··· Provided data ···

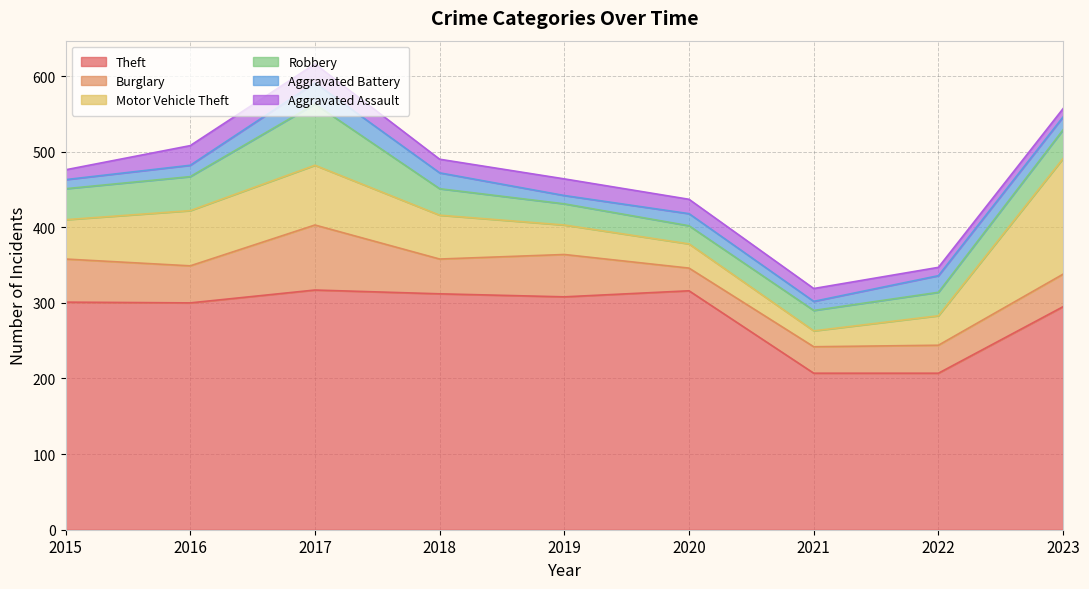

Where does the Aggravated Battery series first go above 16?

2017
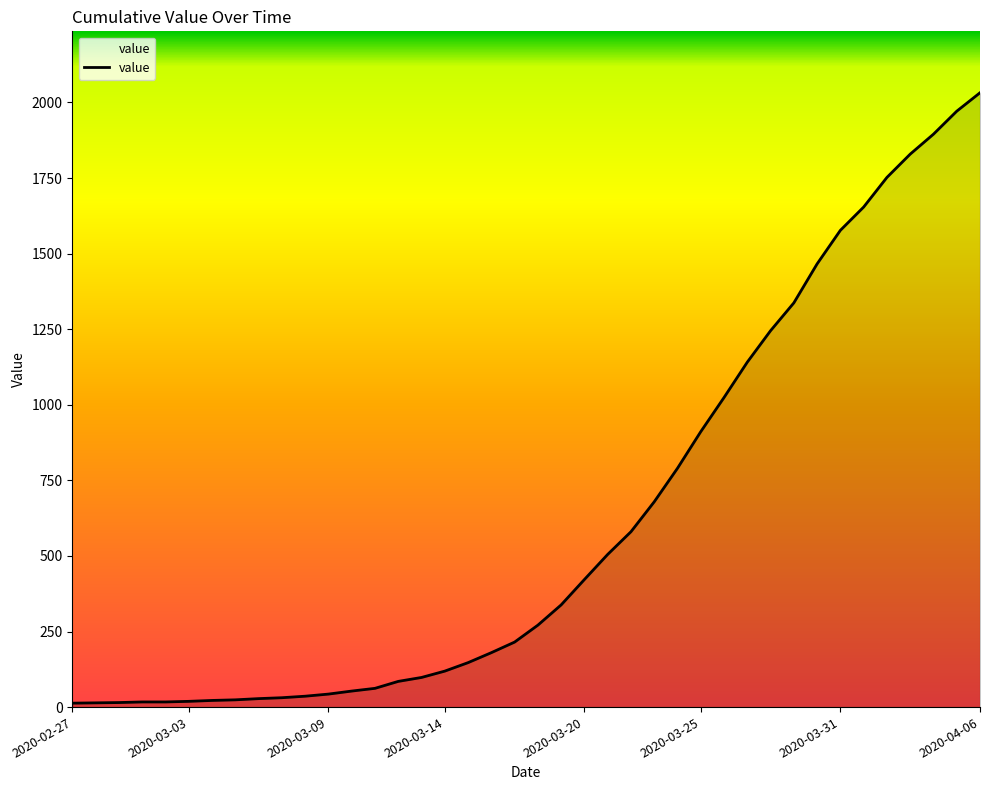

How many distinct data groups are displayed?

1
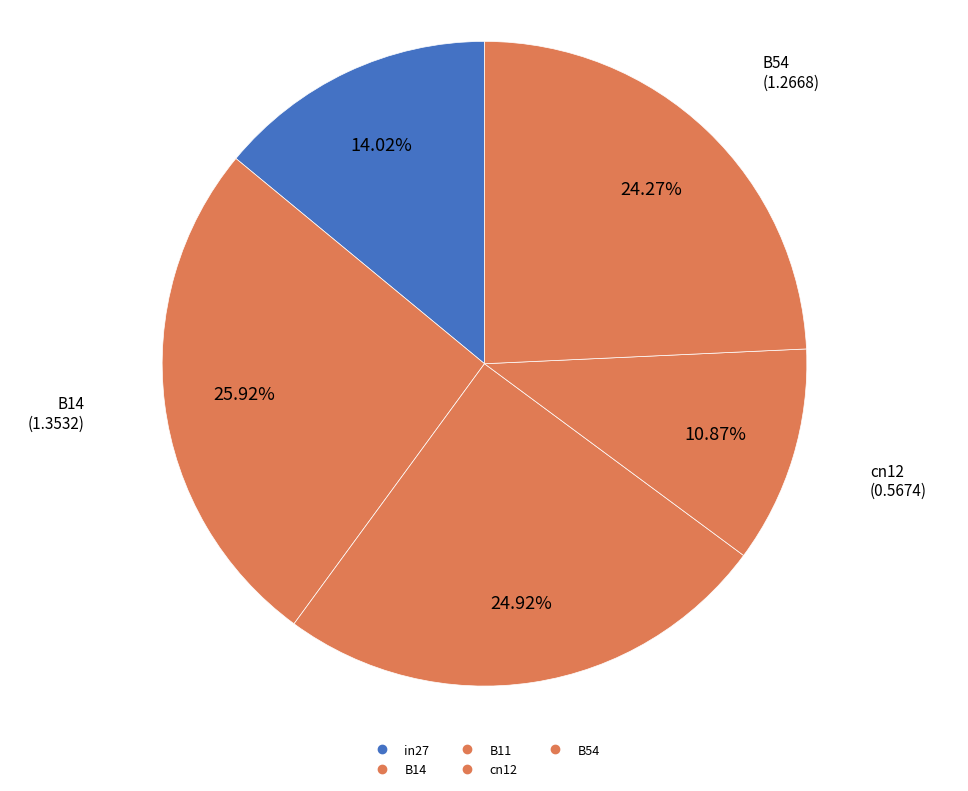

How many slices are in this pie chart?

5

···

> [Exercise aim]:
In the rows above, replace "slices" with "segments" and write them out again with everything else unchanged. Leave out the pictures.

> [Written response]:
Where does the Aggravated Battery series first go above 16?

2017

How many distinct data groups are displayed?

1

How many segments are in this pie chart?

5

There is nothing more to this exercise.